# Northern Ireland/belfast competition?



## Doorbell123 (Mar 25, 2017)

How many people would be intrested? Whats the chances of it ever happening?


----------



## Tyler Comfy Hat (Mar 25, 2017)

I'm not sure how many northern Ireland cubers there are, but I'm sure it would attract a bunch of Irish republic cubers who only get one comp a year.

For me, a filthy Englishman who gets a roughly comp a month, it depends on what time of year. I don't think I've ever visited N. Ireland, so it would be a good excuse to go, if it's at a time when I'm not that busy.


----------



## Simon Kelly (Apr 20, 2017)

your best bet would be to go to an irish competition


----------



## Rubix Cubix (Apr 20, 2017)

The Irish championship are in Dublin this June


----------



## Simon Kelly (Apr 20, 2017)

if you want to organise one there would be quite a few who would go but it would take a lot of work to organise


----------



## MalusDB (Apr 25, 2017)

I haven't been on the forums since '12 and I see we're as far forward with a competition in the North as we were then lol. I'd be game, although I think unless you're genuinely willing to organize an event your best option is the Irish Open in Dublin as mentioned above. Nothing to stop anyone organizing an unofficial meet up to get an idea if the numbers are there to validate discussion. I think that would be a good first step.


----------



## Shaky Hands (Apr 25, 2017)

MalusDB said:


> I haven't been on the forums since '12 and I see we're as far forward with a competition in the North as we were then lol.

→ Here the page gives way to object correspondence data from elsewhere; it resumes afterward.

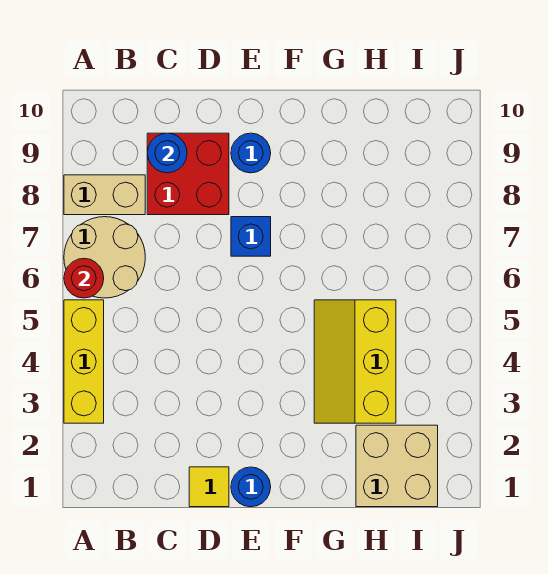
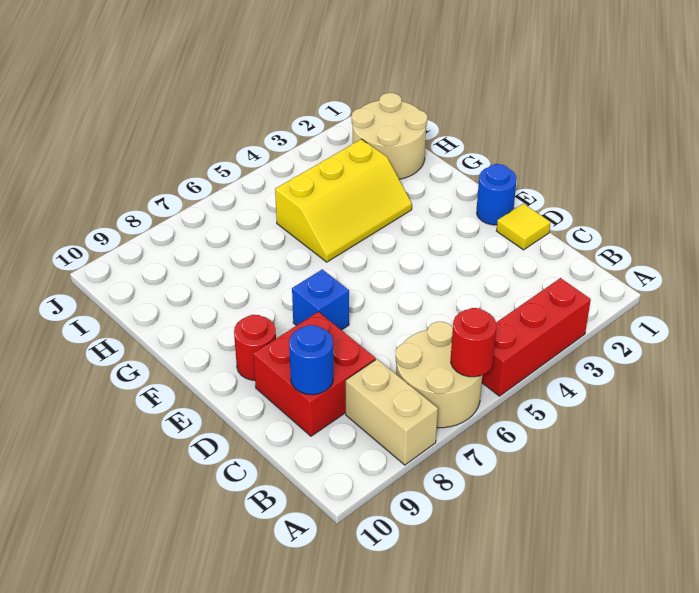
yellow 1x3 brick [64,300,104,423] -> red 1x3 brick [482,278,591,396]
blue 1x1 round brick [231,133,271,173] -> red 1x1 round brick [234,315,276,380]
tan 2x2 brick [356,425,438,507] -> tan 2x2 round brick [352,93,427,179]

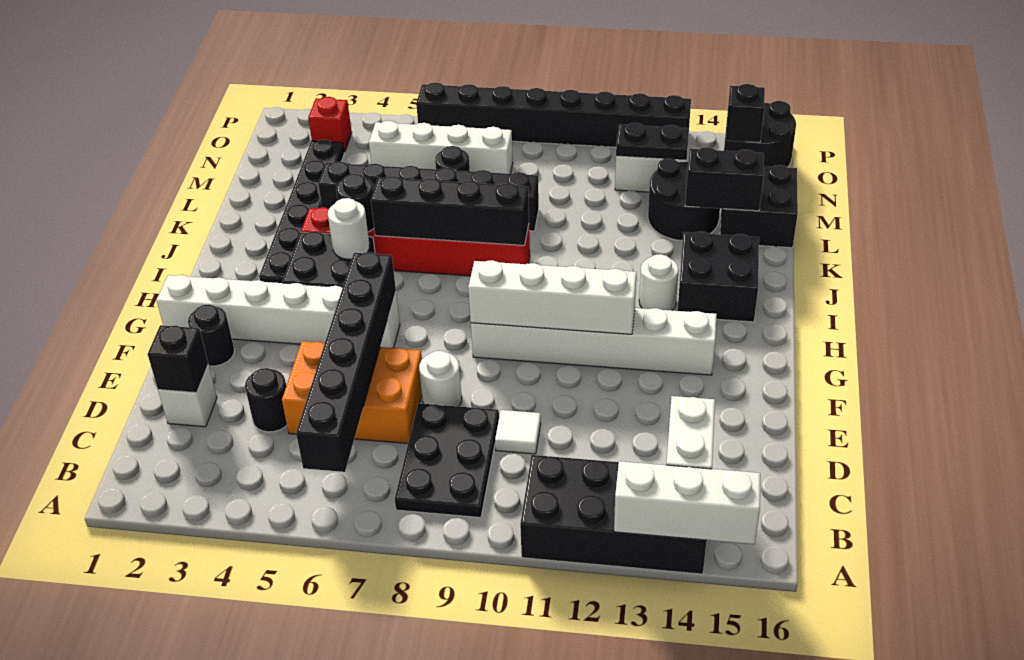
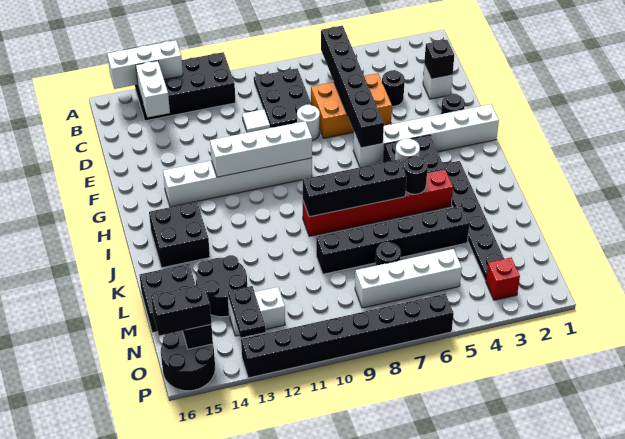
white 1x1 round brick [639,254,679,311] -> none
black 1x2 brick [685,147,764,211] -> black 1x2 brick moved to [151,284,211,336]
black 1x2 plate [616,123,689,160] -> black 1x2 plate turned to [228,286,266,338]

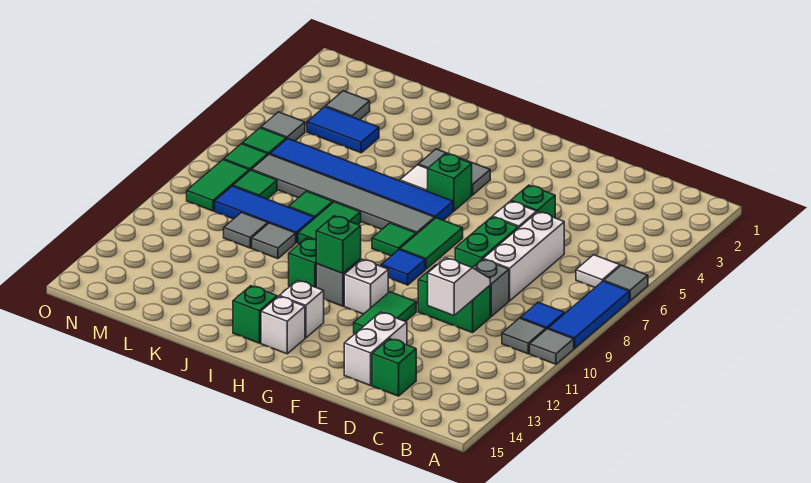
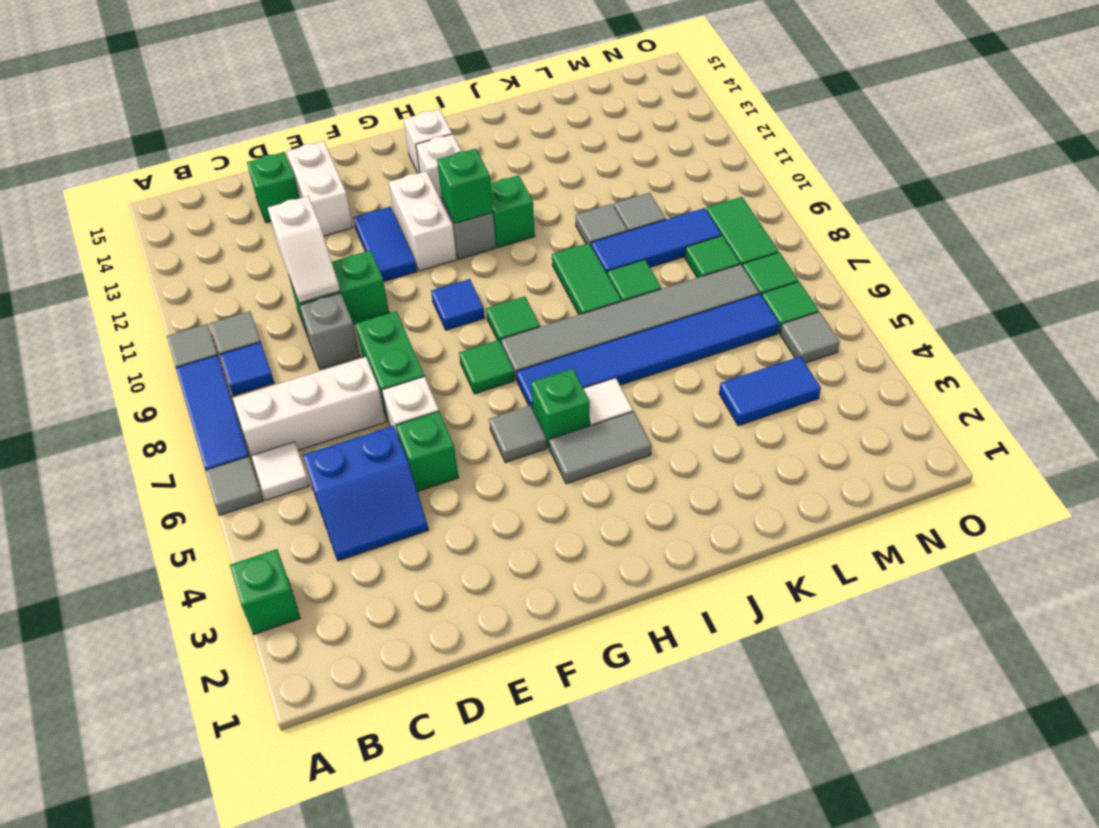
none -> blue 2x2 slope [303,426,428,561]
white 1x3 brick [483,212,564,301] -> white 1x3 brick turned to [233,357,386,455]
green 1x2 tile [354,292,416,334] -> blue 1x2 tile [353,206,417,282]
green 1x2 tile [400,218,463,269] -> green 1x1 tile [459,340,515,394]
white 1x1 brick [344,259,388,314] -> white 1x2 brick [389,171,457,271]
green 1x1 brick [233,286,277,343] -> green 1x1 brick moved to [230,549,300,634]
grey 1x1 tile [326,91,370,120] -> grey 1x1 tile moved to [489,406,547,463]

There was a comp in Northern Ireland in 2013 - https://www.worldcubeassociation.org/competitions/NorthernIrishOpen2013. Only 17 competitors though.


----------



## MalusDB (Apr 28, 2017)

Shaky Hands said:


> There was a comp in Northern Ireland in 2013 - https://www.worldcubeassociation.org/competitions/NorthernIrishOpen2013. Only 17 competitors though.

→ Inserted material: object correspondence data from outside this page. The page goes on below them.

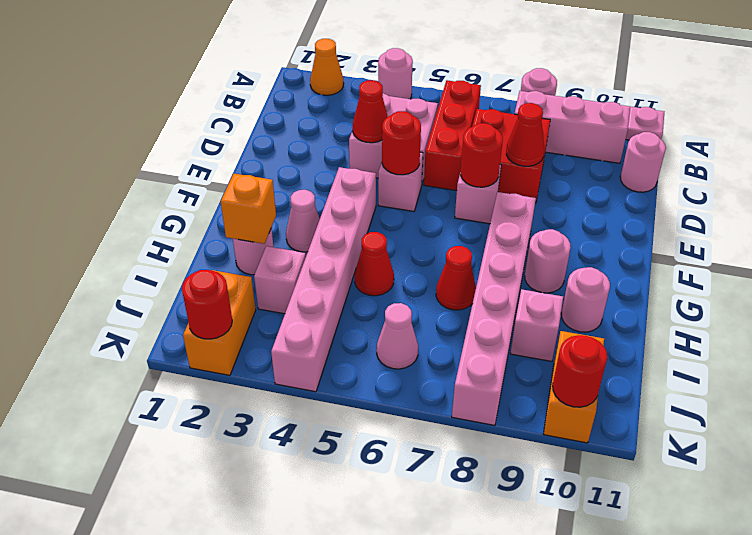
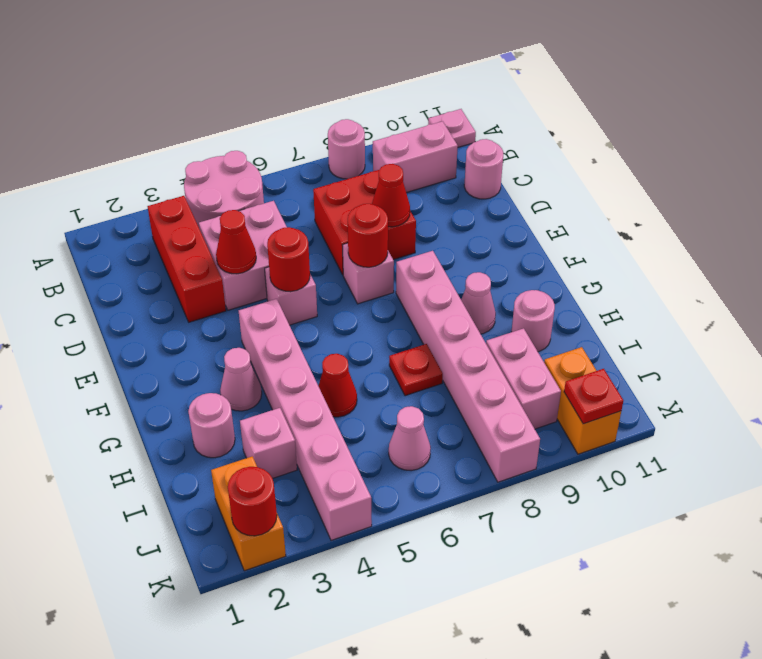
orange 1x1 cone [310,39,344,95] -> none
pink 1x1 round brick [378,48,413,99] -> pink 2x2 round brick [184,151,264,227]
red 1x3 brick [424,80,481,191] -> red 1x3 brick moved to [147,196,226,322]
pink 1x3 brick [515,91,630,163] -> pink 1x2 brick [373,121,458,193]
pink 1x1 round brick [525,229,571,293] -> pink 1x1 cone [461,272,496,334]
orange 1x1 brick [221,174,276,244] -> none
red 1x1 cone [436,246,476,310] -> red 1x1 plate [389,344,443,396]
pink 1x1 brick [510,289,563,361] -> pink 1x2 brick [486,328,561,429]
red 1x1 round brick [553,335,607,407] -> red 1x1 plate [564,369,623,424]

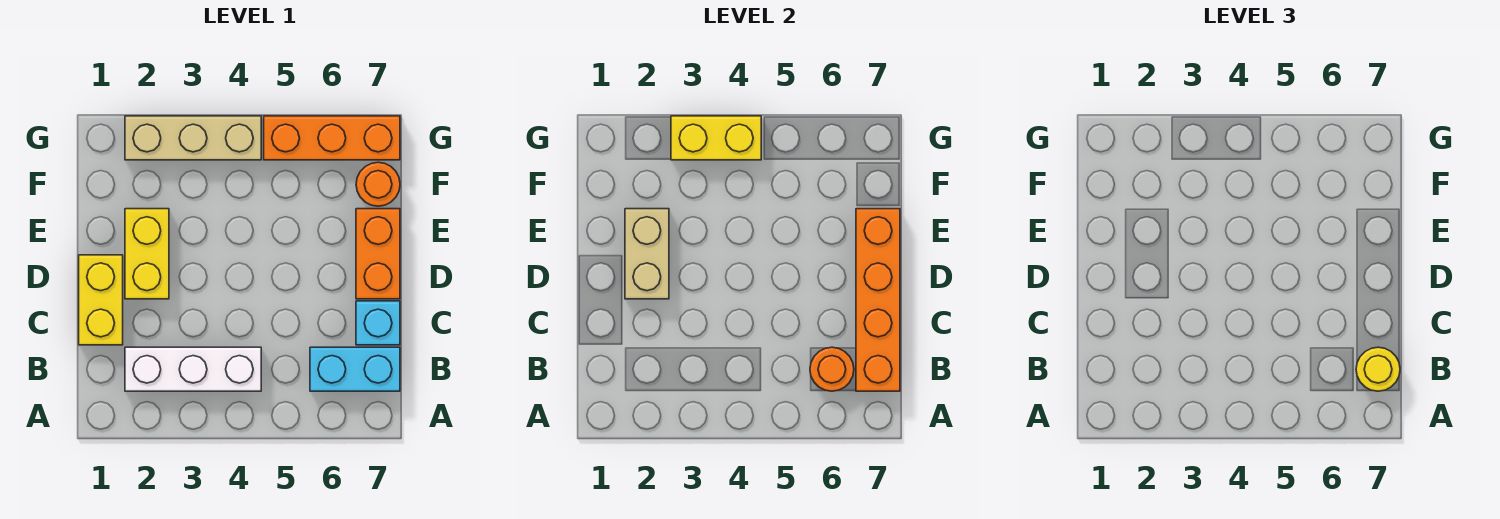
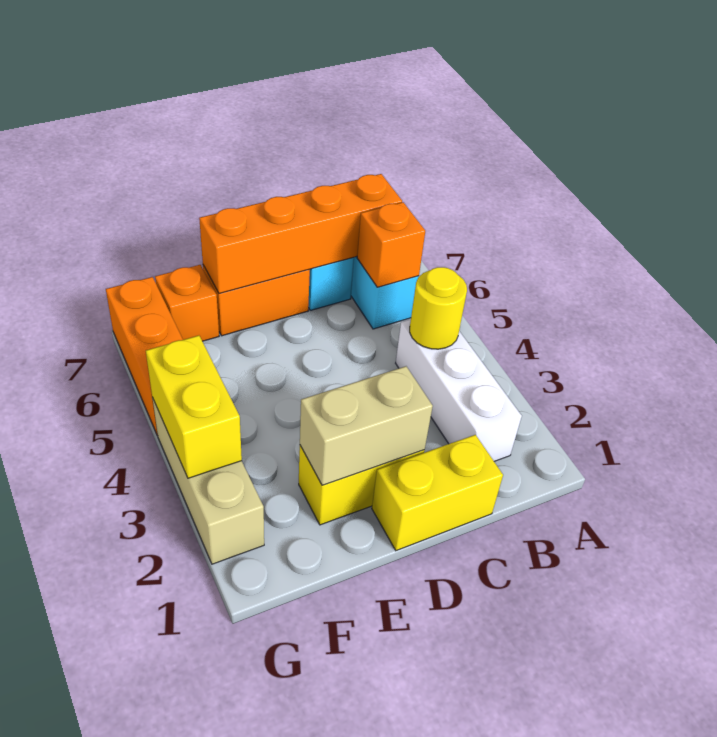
orange 1x1 round brick [810,347,854,391] -> orange 1x1 brick [357,202,425,287]
yellow 1x1 round brick [1356,347,1400,391] -> yellow 1x1 round brick moved to [410,267,467,349]
orange 1x1 round brick [356,162,400,206] -> orange 1x1 brick [155,265,219,341]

 I remember his happening (now that you've reminded me lol). I was out of the country unfortunately. Pity it hasn't been repeated. I'd go like, for the craic.


----------



## TheSlykrCubr (Aug 16, 2020)

Even doing one in Derry would be fine


----------



## Zubin Park (Aug 16, 2020)

Bruh this thread was from 3 years ago you can't do this


----------



## TheSlykrCubr (Aug 16, 2020)

Zubin Park said:


> Bruh this thread was from 3 years ago you can't do this



why not


----------



## Username: Username: (Aug 16, 2020)

TheSlykrCubr said:


> why not


cause that's just cluttering the forum.


----------



## TheSlykrCubr (Aug 16, 2020)

Username: Username: said:


> cause that's just cluttering the forum.


 ok .


----------